Financial institutions conducted 29.5 million credit checks in 2024 – more than double the previous year’s total as digital loans and data-driven lending transformed Ghana’s financial landscape.
The Bank of Ghana’s latest Credit Reporting Activity Report reveals a 114.6% surge in enquiries, fueled by mobile money platforms and app-based microcredit services now accounting for nearly half of all searches.
Monthly credit checks averaged 2.46 million, with banks dominating activity at 85% of enquiries. The spike correlates with a 190.3% jump in monthly loan records submitted to credit bureaus, hitting 61.1 million entries. “This expansion was mainly due to credit growth to the private sector,” the central bank noted, linking it to real economic activity and improved transparency from credit referencing.

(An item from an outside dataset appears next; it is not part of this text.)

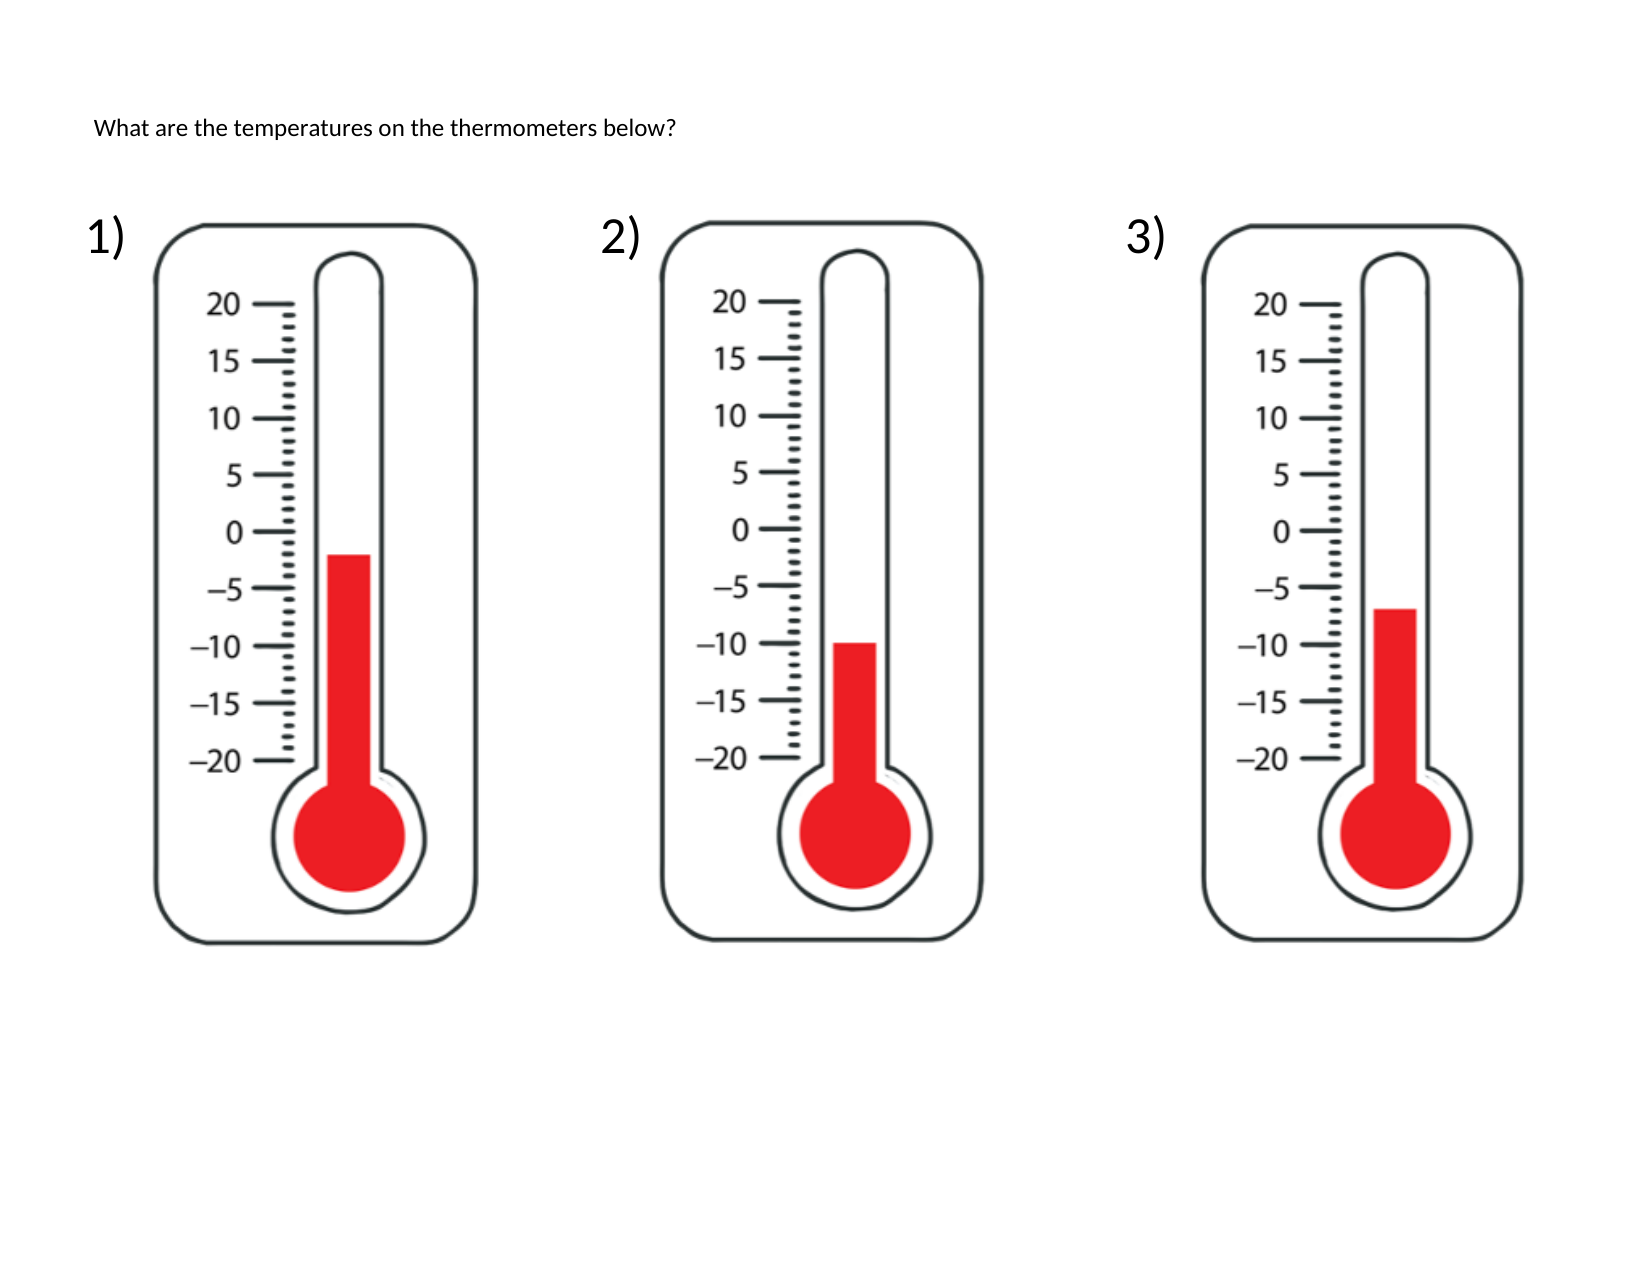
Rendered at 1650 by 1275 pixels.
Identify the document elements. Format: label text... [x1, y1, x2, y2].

Notably, 98.3% of searches were for loan assessments, with “hit rates” (searches yielding usable borrower data) rising to 76%. This reflects deeper database coverage, partly from digital lenders reporting previously excluded low-income borrowers. Yet retail dominance continues: individual borrowers triggered 55.2% of checks, while corporate enquiries plummeted 78% despite overall private credit growing 24% – suggesting lending concentration among established firms.
The boom carries risks. Non-performing loans edged up to 21.79%, though the BoG expects new credit scoring systems to mitigate this. A concerning gap persists in public awareness: self-enquiries by individuals checking their own reports fell 33% to just 1,372. “Stronger consumer education is needed,” the report implies, as Ghana balances expanded access with responsible lending.